§ **ACTIONS TO TAKE**:
**1)** In the Oxford MBA profile, explain why a global learning experience weighed so heavily in Justine's choice of Oxford Saïd.
**2)** From the Oxford MBA profile, reproduce the passage that begins at the words "Justine Gamez, USA" and stops after the words "MBA at Oxford?".

§ **TEXT PASSAGE**:
(begin)
Justine Gamez, USA / Philippines, MBA Advisory Board — Class Representative

Justine is an award-winning publicist who has worked on dozens of global campaigns for Warner Bros.

What does it mean to you to be studying for an MBA at Oxford?

There is a prominent theme at Oxford Saïd, and throughout the wider University, that we are surrounded by the next generation of global leaders. Every day in Oxford, one is inspired to step up to the challenge to be that future leader — walking through the colleges you are surrounded with portraits of politicians, scientists, economists, etc. whose leadership journey involved Oxford, participating in debates at the Oxford Union where history and public opinion have been shaped, conversing with classmates who have already established themselves as impressive leaders in their respective industries… Inspiration is everywhere. Last night, we had a lecture called “Global Rules of the Game,” wherein we discussed the geopolitical implications of businesses as it relates to globalization. One of the speakers was Michael Warren, Managing Principal at Albright Stonebridge Group and Oxford alum, teaching us key frameworks and sharing practical insight. He said, “The next global leaders will come from this cohort. You’ll be CEOs, presidents of countries, non-profit heads.” As I looked around at my classmates, I smiled because I believe this to be true. It is a great honour to be learning at Oxford, and it means a great deal to me to be studying for my MBA here.

Why did you choose Oxford Saïd?

A global learning experience was key to my decision, not only in the classroom, but also outside of the classroom. Internationalisation of businesses are increasing at rapid rates, and there is always an opportunity to learn within this changing environment. My MBA classmates come from 54 different nationalities. When I chose Oxford Saïd, I expected to be surrounded with a diverse group of nationalities, but now that I have been in the programme for six months, what is the real value of this? We are learning from each other, just as much as we are learning in the classroom. I am learning about the debt crisis from my Greek classmates, the devaluation of the dollar to the rand and the ramifications from South African peers, opinions of Brexit from UK classmates, business implications of the refugee crisis from colleagues throughout Europe, including Syria, Libya, Germany, among other countries… The international exposure at Oxford is endless. As a cohort, we have been brought together with the intent to tackle these world-scale challenges.
(end)
§ **RAW DATA**:
(begin)
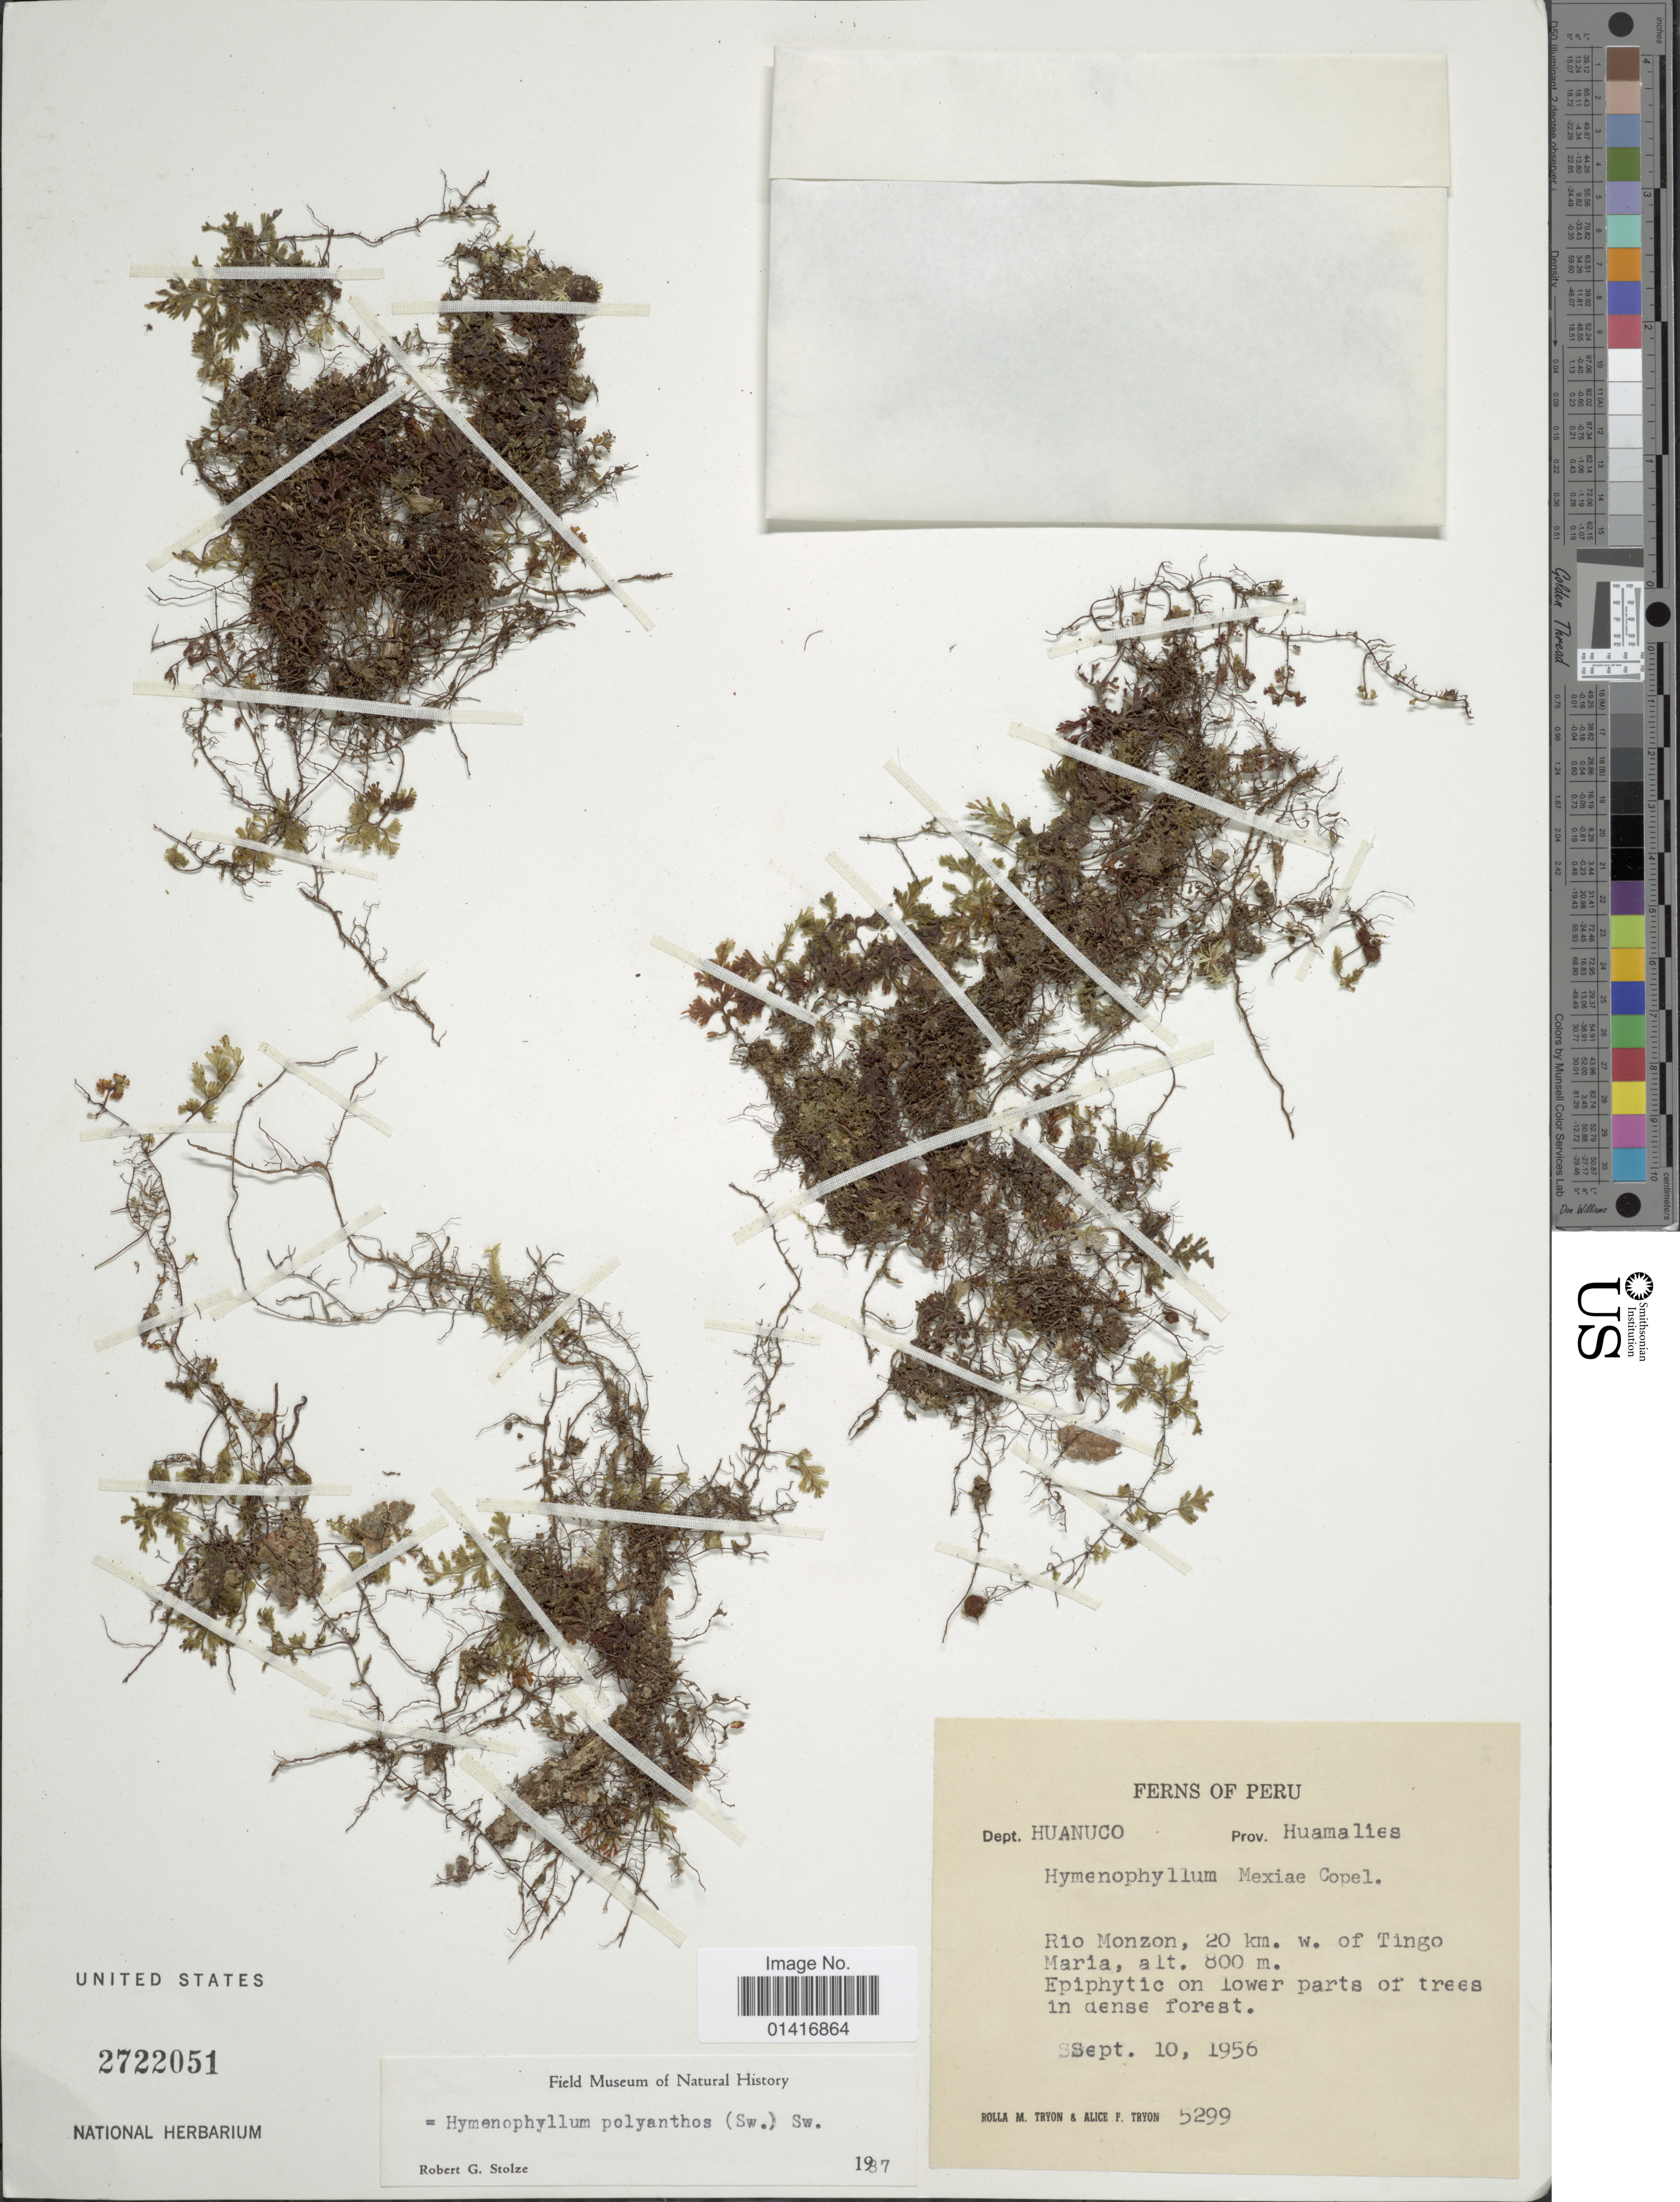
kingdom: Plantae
(end)
§ **ANSWERS FOR THE TASKS**:
**1)** Justine wanted a global learning experience both inside and outside the classroom because businesses are becoming international at rapid rates, and that changing environment always offers a chance to learn. With classmates from 54 nationalities, Justine learns from peers as much as from classes, for example about the debt crisis from Greek classmates and about Brexit from UK classmates.

**2)**
Justine Gamez, USA / Philippines, MBA Advisory Board — Class Representative

Justine is an award-winning publicist who has worked on dozens of global campaigns for Warner Bros.

What does it mean to you to be studying for an MBA at Oxford?